My hope is that by the time my children do receive smartphones, they will have developed the critical thinking skills to navigate around many of these pitfalls. This approach also lays the ground work for future conversations we will need to have about appropriate technology use.

 

The Importance of Transparency

Many parents are hesitant to monitor their children’s technology use because they are afraid it will be seen as an invasion of privacy. If that is the camp you find yourself in, I want to share something Kirk Cameron said during the Gen Z Faith Summit. He raised the point that in the real world we would never let our child connect with someone and spend massive amounts of supervised time with them, so why do we think it’s okay to do that in a virtual world. His advice was to make sure the doors are always open and the lights are always on. Some great resources to help you monitor your child’s technology use are:

Covenant Eyes

Disney Circle

 

When Things Go Wrong

No matter how much we try to help our children make wise choices in the area of technology use, the odds are that there will be some bumps along the way. When that happens, be glad that it happened while they are still under your care and supervision so you can help guide them through rectifying their mistake. Instead of flying off the handle and confronting them, try to make a heart connection and find where the root of the issue lies. This doesn’t mean that consequences are not handed down, but it does mean that you want to leave the lines of communication open. I love the way David Galvan addressed this during the Gen Z Faith Summit when he talked about how in the garden after Adam and Eve had sinned, God first asked, “Where are you?” and then asked, “What have you done?” I also loved this comment from Bob Lepine from the same summit:

Today’s parents are raising sin avoiders and sin concealers. Instead we should be raising sin confessors and sin repenters.”

 

Closing Thoughts

The area of navigating technology as a family is extremely complex. Parents have to do their homework, evaluate the maturity level of their children, and spend lots of time in prayer in order to create a plan that will work for their family.
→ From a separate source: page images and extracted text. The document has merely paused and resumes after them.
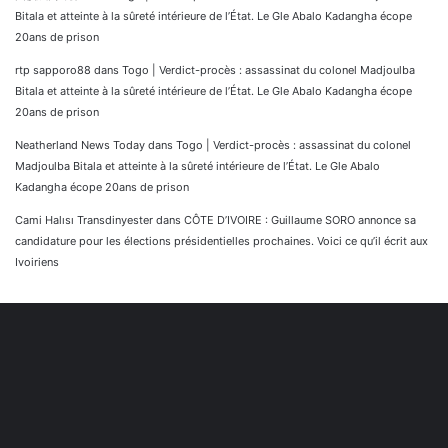
Bitala et atteinte à la sûreté intérieure de l’État. Le Gle Abalo Kadangha écope
20ans de prison
rtp sapporo88
dans
Togo | Verdict-procès : assassinat du colonel Madjoulba
Bitala et atteinte à la sûreté intérieure de l’État. Le Gle Abalo Kadangha écope
20ans de prison
Neatherland News Today
dans
Togo | Verdict-procès : assassinat du colonel
Madjoulba Bitala et atteinte à la sûreté intérieure de l’État. Le Gle Abalo
Kadangha écope 20ans de prison
Cami Halısı Transdinyester
dans
CÔTE D’IVOIRE : Guillaume SORO annonce sa
candidature pour les élections présidentielles prochaines. Voici ce qu’il écrit aux
Ivoiriens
My hope and prayer is that this post has given you some tools and resources as you work through this extremely important process. The next section contains some of my favorite resources to help you on this journey.

 

Recommended Resources

Screens and Teens: Connecting with Our Kids in a Wireless World by Dr. Kathy Koch
Dr. Kathy Koch’s Screens and Teens Website
The Tech-Wise Family: Everyday Steps for Putting Technology in Its Proper Place by Andy Crouch
Axis Culture Translator
Focus on the Family’s 2018 Parent’s Guide to Technology
Disney Circle
Covenant Eyes

 

If you enjoyed this post, you may want to check out my Interview with Dr. Kathy Koch.

 

I am praying that you and your family will have a blessed week!   Dawn

 

3 Comments

  1. Dawn,
    Excellent post. I thought back yesterday to how we didn’t even have cell phones when our kids were young. Then the only cell phone was permanently attached to the car. We didn’t know where our children were except what they told us. But we also didn’t have the predatory devices available. I like your thoughts. I found the best thing was to listen to them, show them how we acted in situations and trust them to make wise decisions. When they didn’t we were there for them to run to.
    Blessings
    Janis

    • Thank you for your kind words, Janis. We really are pioneer parents because we are raising the first generation who has grown up immersed in technology. However, I am thankful that the Word of God never changes and is applicable for all generations. We just have to spend time reading the Bible and praying to help us know how to make those applications. Thank you so much for reading and sharing your thoughts!

    • Congratulations! You are now entered into the drawing for a free copy of Parenting Your Teen Through Chaos & Crisis.